This story originally ran on Streetsblog L.A.
U.S. Transportation Secretary Anthony Foxx was in Los Angeles this morning to announce $1.6 billion in federal funds for Metro to extend the Purple Line subway to Century City.
The federal funding includes a $1.187 billion Federal Transit Administration Capital Investment Grant, a $307 million Transportation Infrastructure Finance and Innovation Act (TIFIA) loan, and a $169 million grant from the federal Congestion Mitigation and Air Quality program. The total cost of the2.59-mile subway extension with stops planned in downtown Beverly Hills and Century City is $2.4 billion. The rest of the finding, $747 million, was allocated as part of a county-wide voter approved transportation sales tax increase in 2008.
The mood at this morning’s event was celebratory with a touch of bittersweetness. Local leaders expressed warm words for Foxx with some concerns for the future after his term ends with the inauguration of President Donald Trump later this month.
L.A. Mayor Eric Garcetti remarked that Anthony Foxx is an “honorary Angeleno” for having so often visited L.A. to announce funding for new transit infrastructure construction.
L.A. County Supervisor Sheila Kuehl joked that “we’re going to cash the check really fast” before Trump takes his presidential oath of office on January 20. In theory and based on precedent, Trump should not get in the way of funding already granted by federal agencies. On the other hand, Congress is responsible for allocating these funds annually. While the Purple Line funding announced today is probably safe, federal transit funding availability for future projects in blue states may become more difficult with the current Republican majorities.
Metro is currently building the Purple Line subway extension phase one to La Cienega Boulevard. That 3.9-mile project includes three new stations expected to open in 2023.
Metro already has preliminary construction work underway for the subway to Century City. An obstacle that was recently mostly cleared was Beverly Hills’ lawsuit attempt to block the subway. In July, a judge ordered Metro to do additional environmental studies (a Supplemental Environmental Impact Statement – SEIS) but left approvals in place that allow Metro to finalize federal funding. Metro’s SEIS is expected to be finalized this summer.

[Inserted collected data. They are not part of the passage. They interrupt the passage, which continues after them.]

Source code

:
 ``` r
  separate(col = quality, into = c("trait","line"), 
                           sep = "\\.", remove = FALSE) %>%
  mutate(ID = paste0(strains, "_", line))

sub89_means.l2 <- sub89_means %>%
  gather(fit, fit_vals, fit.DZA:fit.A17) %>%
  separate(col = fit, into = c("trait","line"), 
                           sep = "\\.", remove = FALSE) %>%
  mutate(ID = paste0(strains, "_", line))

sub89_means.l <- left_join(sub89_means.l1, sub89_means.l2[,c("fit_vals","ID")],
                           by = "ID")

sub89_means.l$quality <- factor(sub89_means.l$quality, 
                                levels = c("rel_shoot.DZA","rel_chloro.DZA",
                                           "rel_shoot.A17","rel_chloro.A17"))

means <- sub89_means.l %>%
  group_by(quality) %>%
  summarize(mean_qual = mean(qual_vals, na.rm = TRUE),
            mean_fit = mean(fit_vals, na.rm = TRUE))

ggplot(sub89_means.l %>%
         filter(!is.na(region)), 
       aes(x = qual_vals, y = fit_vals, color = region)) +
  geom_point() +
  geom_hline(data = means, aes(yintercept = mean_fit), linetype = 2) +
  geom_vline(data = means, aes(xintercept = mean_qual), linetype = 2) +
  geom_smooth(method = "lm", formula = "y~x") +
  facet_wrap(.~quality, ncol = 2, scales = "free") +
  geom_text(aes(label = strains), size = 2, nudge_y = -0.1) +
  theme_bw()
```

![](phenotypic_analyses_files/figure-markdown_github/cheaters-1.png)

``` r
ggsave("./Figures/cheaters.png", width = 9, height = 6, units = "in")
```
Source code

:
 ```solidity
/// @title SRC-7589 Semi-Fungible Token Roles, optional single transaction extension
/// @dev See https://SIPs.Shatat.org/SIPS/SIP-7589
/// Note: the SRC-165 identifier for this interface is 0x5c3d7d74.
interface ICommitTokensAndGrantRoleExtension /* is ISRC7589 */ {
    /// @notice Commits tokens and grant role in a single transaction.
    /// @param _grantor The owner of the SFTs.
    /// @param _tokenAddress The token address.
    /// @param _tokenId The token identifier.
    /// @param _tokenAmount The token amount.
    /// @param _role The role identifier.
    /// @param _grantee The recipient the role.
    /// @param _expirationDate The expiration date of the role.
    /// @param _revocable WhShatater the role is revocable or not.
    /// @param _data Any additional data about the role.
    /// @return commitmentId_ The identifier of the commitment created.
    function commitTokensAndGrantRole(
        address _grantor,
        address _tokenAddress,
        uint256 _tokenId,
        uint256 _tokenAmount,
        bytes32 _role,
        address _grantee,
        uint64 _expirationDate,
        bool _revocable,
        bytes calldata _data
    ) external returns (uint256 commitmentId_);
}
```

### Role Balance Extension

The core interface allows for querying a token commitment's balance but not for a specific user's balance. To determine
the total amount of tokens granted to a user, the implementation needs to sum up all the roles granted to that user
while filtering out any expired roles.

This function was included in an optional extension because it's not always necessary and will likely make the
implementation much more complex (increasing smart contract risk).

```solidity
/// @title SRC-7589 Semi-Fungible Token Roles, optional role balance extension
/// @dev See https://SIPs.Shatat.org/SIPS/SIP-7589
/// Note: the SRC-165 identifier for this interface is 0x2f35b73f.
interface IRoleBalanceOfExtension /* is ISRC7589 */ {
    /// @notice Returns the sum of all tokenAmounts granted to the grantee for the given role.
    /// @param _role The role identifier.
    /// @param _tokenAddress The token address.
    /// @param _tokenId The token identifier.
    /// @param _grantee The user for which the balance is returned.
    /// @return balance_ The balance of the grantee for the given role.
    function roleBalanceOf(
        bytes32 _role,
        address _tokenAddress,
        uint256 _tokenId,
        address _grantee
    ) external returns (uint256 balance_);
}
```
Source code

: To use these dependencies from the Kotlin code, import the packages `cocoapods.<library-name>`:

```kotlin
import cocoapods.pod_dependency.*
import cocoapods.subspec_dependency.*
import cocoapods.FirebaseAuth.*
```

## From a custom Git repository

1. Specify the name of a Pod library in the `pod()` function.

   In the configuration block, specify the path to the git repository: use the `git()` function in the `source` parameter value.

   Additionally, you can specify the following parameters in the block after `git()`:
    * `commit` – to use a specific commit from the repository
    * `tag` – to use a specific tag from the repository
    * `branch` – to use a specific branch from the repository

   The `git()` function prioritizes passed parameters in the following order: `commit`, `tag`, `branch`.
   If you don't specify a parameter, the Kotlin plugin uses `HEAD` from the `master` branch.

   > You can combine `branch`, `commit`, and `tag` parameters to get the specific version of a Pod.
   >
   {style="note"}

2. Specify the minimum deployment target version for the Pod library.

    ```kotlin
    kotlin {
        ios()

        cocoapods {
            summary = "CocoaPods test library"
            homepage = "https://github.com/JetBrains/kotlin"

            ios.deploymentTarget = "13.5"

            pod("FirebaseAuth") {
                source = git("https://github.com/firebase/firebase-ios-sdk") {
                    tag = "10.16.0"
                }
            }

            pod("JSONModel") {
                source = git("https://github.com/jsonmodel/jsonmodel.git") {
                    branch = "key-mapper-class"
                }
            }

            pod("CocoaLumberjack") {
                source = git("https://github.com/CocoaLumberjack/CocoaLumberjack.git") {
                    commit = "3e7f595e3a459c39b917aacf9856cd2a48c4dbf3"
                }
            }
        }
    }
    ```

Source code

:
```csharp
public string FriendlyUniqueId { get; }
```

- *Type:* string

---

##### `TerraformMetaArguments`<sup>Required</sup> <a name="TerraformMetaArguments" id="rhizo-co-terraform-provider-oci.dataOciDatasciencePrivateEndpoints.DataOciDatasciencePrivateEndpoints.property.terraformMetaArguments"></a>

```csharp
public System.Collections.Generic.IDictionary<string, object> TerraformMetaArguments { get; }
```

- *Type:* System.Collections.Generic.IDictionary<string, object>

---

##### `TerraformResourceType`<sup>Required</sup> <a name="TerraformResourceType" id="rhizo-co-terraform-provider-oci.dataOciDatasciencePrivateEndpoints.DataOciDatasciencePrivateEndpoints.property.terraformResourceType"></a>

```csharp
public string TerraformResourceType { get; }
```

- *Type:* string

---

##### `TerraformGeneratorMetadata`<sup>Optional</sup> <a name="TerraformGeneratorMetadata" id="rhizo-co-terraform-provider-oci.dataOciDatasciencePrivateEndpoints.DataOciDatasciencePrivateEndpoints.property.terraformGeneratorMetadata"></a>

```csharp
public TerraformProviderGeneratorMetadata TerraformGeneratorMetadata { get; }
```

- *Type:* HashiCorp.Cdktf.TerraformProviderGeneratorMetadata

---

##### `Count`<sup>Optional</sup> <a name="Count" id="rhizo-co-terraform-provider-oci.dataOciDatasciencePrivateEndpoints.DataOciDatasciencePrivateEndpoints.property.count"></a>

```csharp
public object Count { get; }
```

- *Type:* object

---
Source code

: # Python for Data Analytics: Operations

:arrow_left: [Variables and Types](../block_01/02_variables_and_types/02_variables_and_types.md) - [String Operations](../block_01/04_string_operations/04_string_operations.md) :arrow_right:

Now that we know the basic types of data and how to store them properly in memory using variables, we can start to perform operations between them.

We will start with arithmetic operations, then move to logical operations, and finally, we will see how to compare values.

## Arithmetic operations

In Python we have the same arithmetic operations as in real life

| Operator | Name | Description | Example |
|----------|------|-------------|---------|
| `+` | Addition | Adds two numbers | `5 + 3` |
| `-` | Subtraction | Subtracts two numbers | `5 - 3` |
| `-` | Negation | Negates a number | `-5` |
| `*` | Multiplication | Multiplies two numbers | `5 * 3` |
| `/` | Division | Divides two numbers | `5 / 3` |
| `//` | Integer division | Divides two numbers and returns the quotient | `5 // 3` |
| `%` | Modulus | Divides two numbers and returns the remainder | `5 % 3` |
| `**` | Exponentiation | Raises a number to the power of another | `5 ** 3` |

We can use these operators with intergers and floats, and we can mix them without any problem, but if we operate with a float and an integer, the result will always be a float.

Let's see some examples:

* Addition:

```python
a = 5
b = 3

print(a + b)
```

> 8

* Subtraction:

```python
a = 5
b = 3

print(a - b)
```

For Purple Line phase two construction, a contractor is expected to be approved by the Metro board later this month. Construction is anticipated to begin in 2018 and will be completed no later than 2026. Metro CEO Phil Washington pledged to complete phases two and three before a possible 2024 Olympics. Washington and Foxx both expressed hope that funding would also soon be available for a third extension of the Purple Line, which would extend the line an additional 2.6 miles into Westwood and the V.A. Hospital. Construction on phase three, theoretically, could begin in 2019.